#### Your goal
Write out the entries exactly. None of the pictures should appear in the copy.

--- Data for this exercise Enclosed Below ---

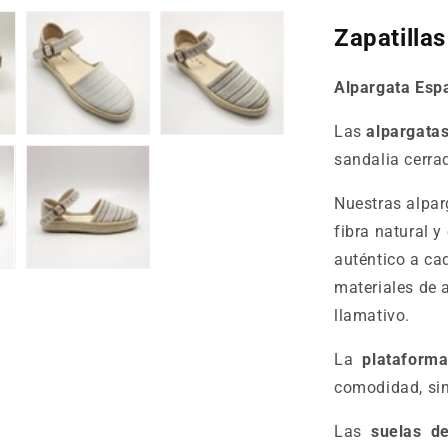
Zapatill
Alpargata Es
Las
alpargata
sandalia cerrad
Nuestras alpa
fibra natural y
auténtico a ca
materiales de 
llamativo.
La
plataforma
comodidad, sin
Las
suelas
de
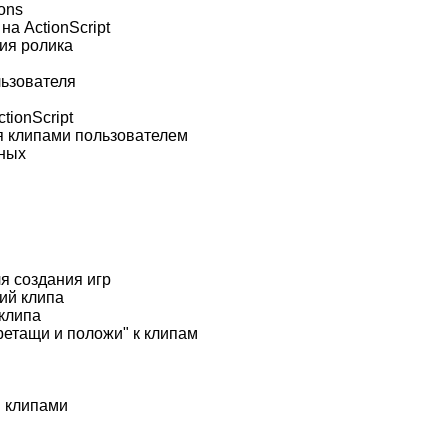
ons
а ActionScript
ия ролика
льзователя
tionScript
я клипами пользователем
ных
ля создания игр
ий клипа
клипа
етащи и положи" к клипам
и клипами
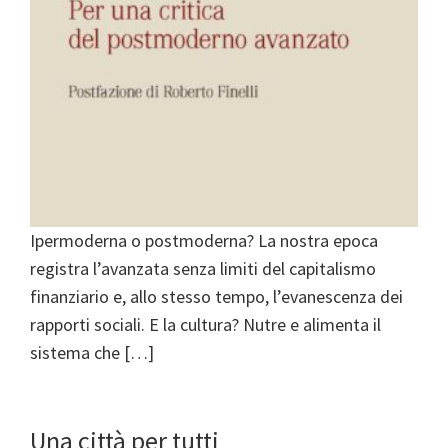
Ipermoderna o postmoderna? La nostra epoca
registra l’avanzata senza limiti del capitalismo
finanziario e, allo stesso tempo, l’evanescenza dei
rapporti sociali. E la cultura? Nutre e alimenta il
sistema che […]
Una città per tutti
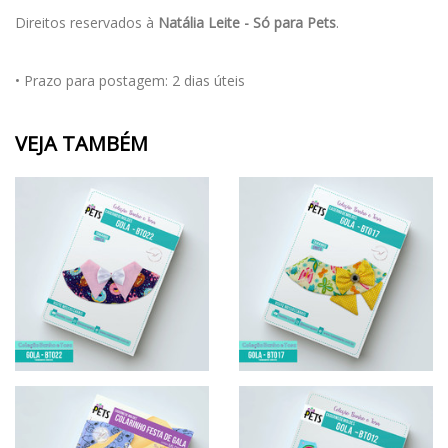
Direitos reservados à
Natália Leite - Só para Pets
.
• Prazo para postagem:
2 dias úteis
VEJA TAMBÉM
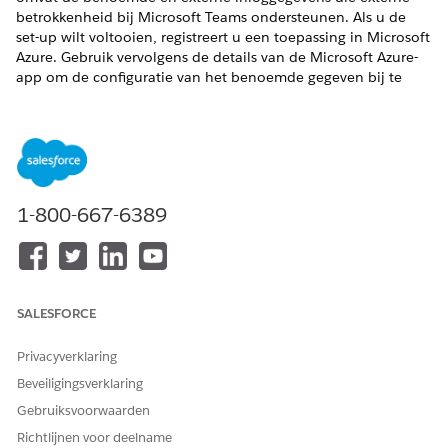
betrokkenheid bij Microsoft Teams ondersteunen. Als u de
set-up wilt voltooien, registreert u een toepassing in Microsoft
Azure. Gebruik vervolgens de details van de Microsoft Azure-
app om de configuratie van het benoemde gegeven bij te
werken in uw Salesforce-organisatie. De configuratie van
benoemde gegevens maakt veilige authenticatie tussen
Salesforce en Microsoft Teams mogelijk en maakt het voor
Life Sciences Customer Engagement mogelijk om namens
gebruikers vergaderingen van Microsoft Teams te maken en te
starten.
1-800-667-6389
VEREISTE EDITIONS
Beschikbaar in: Lightning Experience
Beschikbaar in:
Enterprise
en
Unlimited
Edition met Life
SALESFORCE
Sciences Cloud, Life Sciences Cloud voor Customer
Engagement Add-on-licentie en het beheerde pakket Life
Privacyverklaring
Sciences Customer Engagement.
Beveiligingsverklaring
Gebruiksvoorwaarden
BENODIGDE GEBRUIKERSMACHTIGINGEN
Richtlijnen voor deelname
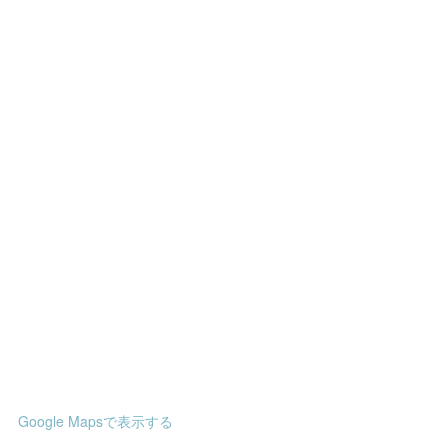
Google Mapsで表示する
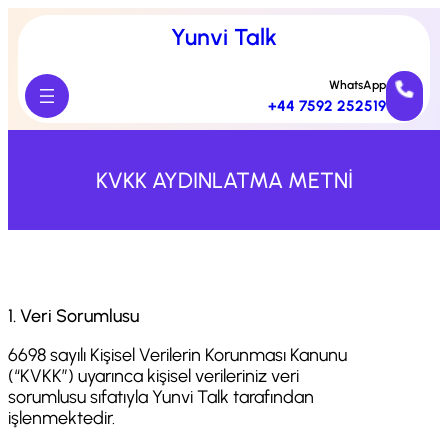
Yunvi Talk
WhatsApp
+44 7592 252519
KVKK AYDINLATMA METNİ
1. Veri Sorumlusu
6698 sayılı Kişisel Verilerin Korunması Kanunu
(“KVKK”) uyarınca kişisel verileriniz veri
sorumlusu sıfatıyla Yunvi Talk tarafından
işlenmektedir.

--- End of Enclosed Data for this exercise ---

#### Response for this exercise
Zapatill
Alpargata Es
Las
alpargata
sandalia cerrad
Nuestras alpa
fibra natural y
auténtico a ca
materiales de 
llamativo.
La
plataforma
comodidad, sin
Las
suelas
de
ons
а ActionScript
ия ролика
льзователя
tionScript
я клипами пользователем
ных
ля создания игр
ий клипа
клипа
етащи и положи" к клипам
и клипами
Ipermoderna o postmoderna? La nostra epoca
registra l’avanzata senza limiti del capitalismo
finanziario e, allo stesso tempo, l’evanescenza dei
rapporti sociali. E la cultura? Nutre e alimenta il
sistema che […]
Una città per tutti
Direitos reservados à
Natália Leite - Só para Pets
.
• Prazo para postagem:
2 dias úteis
VEJA TAMBÉM
betrokkenheid bij Microsoft Teams ondersteunen. Als u de
set-up wilt voltooien, registreert u een toepassing in Microsoft
Azure. Gebruik vervolgens de details van de Microsoft Azure-
app om de configuratie van het benoemde gegeven bij te
werken in uw Salesforce-organisatie. De configuratie van
benoemde gegevens maakt veilige authenticatie tussen
Salesforce en Microsoft Teams mogelijk en maakt het voor
Life Sciences Customer Engagement mogelijk om namens
gebruikers vergaderingen van Microsoft Teams te maken en te
starten.
1-800-667-6389
VEREISTE EDITIONS
Beschikbaar in: Lightning Experience
Beschikbaar in:
Enterprise
en
Unlimited
Edition met Life
SALESFORCE
Sciences Cloud, Life Sciences Cloud voor Customer
Engagement Add-on-licentie en het beheerde pakket Life
Privacyverklaring
Sciences Customer Engagement.
Beveiligingsverklaring
Gebruiksvoorwaarden
BENODIGDE GEBRUIKERSMACHTIGINGEN
Richtlijnen voor deelname
Google Mapsで表示する
Yunvi Talk
WhatsApp
+44 7592 252519
KVKK AYDINLATMA METNİ
1. Veri Sorumlusu
6698 sayılı Kişisel Verilerin Korunması Kanunu
(“KVKK”) uyarınca kişisel verileriniz veri
sorumlusu sıfatıyla Yunvi Talk tarafından
işlenmektedir.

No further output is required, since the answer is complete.